■ SUPPLIED RECORDS
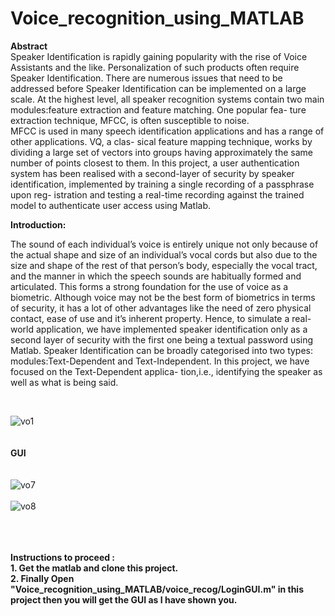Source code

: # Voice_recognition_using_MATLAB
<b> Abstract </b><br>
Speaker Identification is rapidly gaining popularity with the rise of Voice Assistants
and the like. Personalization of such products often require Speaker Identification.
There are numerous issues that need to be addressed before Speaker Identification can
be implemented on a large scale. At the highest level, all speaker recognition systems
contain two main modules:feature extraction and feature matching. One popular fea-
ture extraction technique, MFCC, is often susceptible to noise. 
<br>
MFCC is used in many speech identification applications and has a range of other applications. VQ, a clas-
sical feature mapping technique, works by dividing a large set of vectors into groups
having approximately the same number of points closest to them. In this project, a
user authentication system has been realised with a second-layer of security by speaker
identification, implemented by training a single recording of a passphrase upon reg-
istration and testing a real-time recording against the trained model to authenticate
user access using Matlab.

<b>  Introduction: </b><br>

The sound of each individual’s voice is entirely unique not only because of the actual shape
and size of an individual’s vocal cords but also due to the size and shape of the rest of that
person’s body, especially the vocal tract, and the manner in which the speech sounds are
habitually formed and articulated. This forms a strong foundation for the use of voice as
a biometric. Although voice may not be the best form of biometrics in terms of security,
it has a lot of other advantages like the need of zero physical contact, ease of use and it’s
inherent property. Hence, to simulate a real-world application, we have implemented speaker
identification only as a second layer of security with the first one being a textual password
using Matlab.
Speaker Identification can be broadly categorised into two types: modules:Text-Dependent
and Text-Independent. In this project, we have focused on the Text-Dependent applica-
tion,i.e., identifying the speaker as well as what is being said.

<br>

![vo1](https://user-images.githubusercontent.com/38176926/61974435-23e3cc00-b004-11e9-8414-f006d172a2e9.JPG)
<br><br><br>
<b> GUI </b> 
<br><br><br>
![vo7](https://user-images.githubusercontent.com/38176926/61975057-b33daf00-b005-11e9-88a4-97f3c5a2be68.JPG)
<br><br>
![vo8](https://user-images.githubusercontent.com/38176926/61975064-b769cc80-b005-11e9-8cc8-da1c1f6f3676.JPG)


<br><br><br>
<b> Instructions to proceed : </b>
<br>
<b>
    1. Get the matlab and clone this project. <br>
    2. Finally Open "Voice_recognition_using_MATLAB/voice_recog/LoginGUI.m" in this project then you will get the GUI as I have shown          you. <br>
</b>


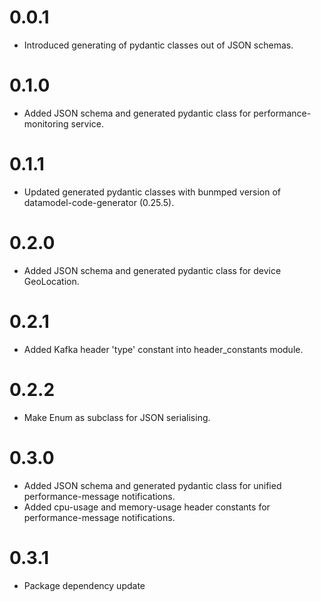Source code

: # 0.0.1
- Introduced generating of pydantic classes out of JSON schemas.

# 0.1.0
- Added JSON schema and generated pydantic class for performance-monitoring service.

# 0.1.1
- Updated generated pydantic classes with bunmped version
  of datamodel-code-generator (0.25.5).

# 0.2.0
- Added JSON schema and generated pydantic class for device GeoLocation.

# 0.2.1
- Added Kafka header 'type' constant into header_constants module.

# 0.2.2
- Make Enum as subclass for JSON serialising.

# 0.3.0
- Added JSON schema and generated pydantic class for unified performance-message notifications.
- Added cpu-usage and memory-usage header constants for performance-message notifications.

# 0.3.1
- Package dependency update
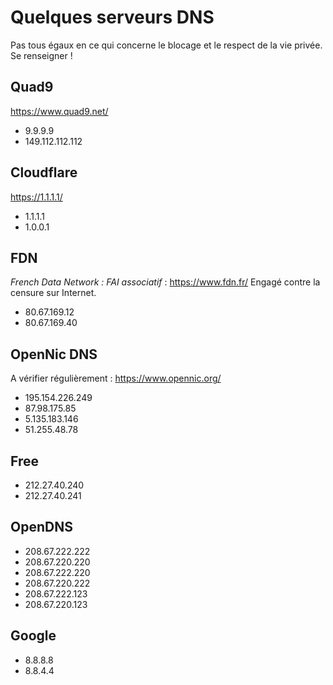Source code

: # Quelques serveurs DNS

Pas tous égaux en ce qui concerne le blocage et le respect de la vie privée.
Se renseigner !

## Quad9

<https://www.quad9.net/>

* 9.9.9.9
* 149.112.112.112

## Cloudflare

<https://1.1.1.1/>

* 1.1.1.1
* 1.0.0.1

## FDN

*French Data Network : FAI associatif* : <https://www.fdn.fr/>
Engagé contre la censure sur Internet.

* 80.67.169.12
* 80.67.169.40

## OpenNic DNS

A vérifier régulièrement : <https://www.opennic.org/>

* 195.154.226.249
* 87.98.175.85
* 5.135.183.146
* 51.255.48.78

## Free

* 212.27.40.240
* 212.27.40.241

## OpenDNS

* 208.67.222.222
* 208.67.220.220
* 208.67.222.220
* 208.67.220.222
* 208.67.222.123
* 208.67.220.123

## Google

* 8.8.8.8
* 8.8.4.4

■ WHAT YOU SHOULD DO
In transcribing the lines above, omit the images and keep all else exact.

■ WORKED SOLUTION
Source code

: # Voice_recognition_using_MATLAB
<b> Abstract </b><br>
Speaker Identification is rapidly gaining popularity with the rise of Voice Assistants
and the like. Personalization of such products often require Speaker Identification.
There are numerous issues that need to be addressed before Speaker Identification can
be implemented on a large scale. At the highest level, all speaker recognition systems
contain two main modules:feature extraction and feature matching. One popular fea-
ture extraction technique, MFCC, is often susceptible to noise. 
<br>
MFCC is used in many speech identification applications and has a range of other applications. VQ, a clas-
sical feature mapping technique, works by dividing a large set of vectors into groups
having approximately the same number of points closest to them. In this project, a
user authentication system has been realised with a second-layer of security by speaker
identification, implemented by training a single recording of a passphrase upon reg-
istration and testing a real-time recording against the trained model to authenticate
user access using Matlab.

<b>  Introduction: </b><br>

The sound of each individual’s voice is entirely unique not only because of the actual shape
and size of an individual’s vocal cords but also due to the size and shape of the rest of that
person’s body, especially the vocal tract, and the manner in which the speech sounds are
habitually formed and articulated. This forms a strong foundation for the use of voice as
a biometric. Although voice may not be the best form of biometrics in terms of security,
it has a lot of other advantages like the need of zero physical contact, ease of use and it’s
inherent property. Hence, to simulate a real-world application, we have implemented speaker
identification only as a second layer of security with the first one being a textual password
using Matlab.
Speaker Identification can be broadly categorised into two types: modules:Text-Dependent
and Text-Independent. In this project, we have focused on the Text-Dependent applica-
tion,i.e., identifying the speaker as well as what is being said.

<br>

![vo1](https://user-images.githubusercontent.com/38176926/61974435-23e3cc00-b004-11e9-8414-f006d172a2e9.JPG)
<br><br><br>
<b> GUI </b> 
<br><br><br>
![vo7](https://user-images.githubusercontent.com/38176926/61975057-b33daf00-b005-11e9-88a4-97f3c5a2be68.JPG)
<br><br>
![vo8](https://user-images.githubusercontent.com/38176926/61975064-b769cc80-b005-11e9-8cc8-da1c1f6f3676.JPG)


<br><br><br>
<b> Instructions to proceed : </b>
<br>
<b>
    1. Get the matlab and clone this project. <br>
    2. Finally Open "Voice_recognition_using_MATLAB/voice_recog/LoginGUI.m" in this project then you will get the GUI as I have shown          you. <br>
</b>


Source code

: # 0.0.1
- Introduced generating of pydantic classes out of JSON schemas.

# 0.1.0
- Added JSON schema and generated pydantic class for performance-monitoring service.

# 0.1.1
- Updated generated pydantic classes with bunmped version
  of datamodel-code-generator (0.25.5).

# 0.2.0
- Added JSON schema and generated pydantic class for device GeoLocation.

# 0.2.1
- Added Kafka header 'type' constant into header_constants module.

# 0.2.2
- Make Enum as subclass for JSON serialising.

# 0.3.0
- Added JSON schema and generated pydantic class for unified performance-message notifications.
- Added cpu-usage and memory-usage header constants for performance-message notifications.

# 0.3.1
- Package dependency update
Source code

: # Quelques serveurs DNS

Pas tous égaux en ce qui concerne le blocage et le respect de la vie privée.
Se renseigner !

## Quad9

<https://www.quad9.net/>

* 9.9.9.9
* 149.112.112.112

## Cloudflare

<https://1.1.1.1/>

* 1.1.1.1
* 1.0.0.1

## FDN

*French Data Network : FAI associatif* : <https://www.fdn.fr/>
Engagé contre la censure sur Internet.

* 80.67.169.12
* 80.67.169.40

## OpenNic DNS

A vérifier régulièrement : <https://www.opennic.org/>

* 195.154.226.249
* 87.98.175.85
* 5.135.183.146
* 51.255.48.78

## Free

* 212.27.40.240
* 212.27.40.241

## OpenDNS

* 208.67.222.222
* 208.67.220.220
* 208.67.222.220
* 208.67.220.222
* 208.67.222.123
* 208.67.220.123

## Google

* 8.8.8.8
* 8.8.4.4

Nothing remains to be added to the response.